_EXERCISE DETAILS_:
Please report the number of lines in the entries below that contain "conteúdo", with nothing added.
----------------
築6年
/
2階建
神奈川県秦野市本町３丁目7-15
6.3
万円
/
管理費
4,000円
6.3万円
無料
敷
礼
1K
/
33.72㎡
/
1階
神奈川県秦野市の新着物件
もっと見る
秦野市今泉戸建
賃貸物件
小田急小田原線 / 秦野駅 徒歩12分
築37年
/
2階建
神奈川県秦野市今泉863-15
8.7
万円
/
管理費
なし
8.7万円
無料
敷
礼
----------------
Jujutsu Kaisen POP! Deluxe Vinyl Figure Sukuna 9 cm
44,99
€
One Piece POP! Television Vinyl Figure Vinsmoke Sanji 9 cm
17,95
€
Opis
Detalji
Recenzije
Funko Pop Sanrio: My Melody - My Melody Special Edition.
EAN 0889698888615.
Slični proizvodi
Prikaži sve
----------------
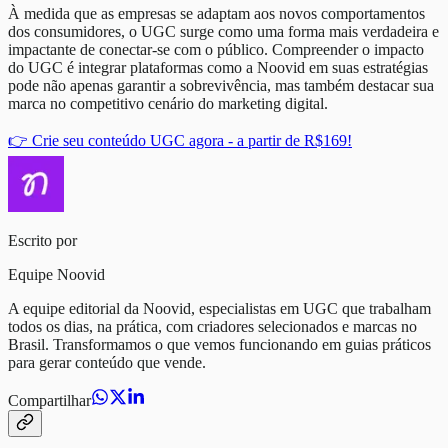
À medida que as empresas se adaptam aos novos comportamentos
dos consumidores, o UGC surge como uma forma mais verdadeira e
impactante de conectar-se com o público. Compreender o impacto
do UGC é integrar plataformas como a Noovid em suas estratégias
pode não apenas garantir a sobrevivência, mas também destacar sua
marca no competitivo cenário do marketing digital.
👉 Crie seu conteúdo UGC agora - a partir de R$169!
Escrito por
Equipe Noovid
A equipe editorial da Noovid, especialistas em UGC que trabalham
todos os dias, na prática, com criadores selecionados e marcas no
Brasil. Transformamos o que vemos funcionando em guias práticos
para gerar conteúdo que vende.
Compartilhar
----------------
_RESPONSE AREA_:
2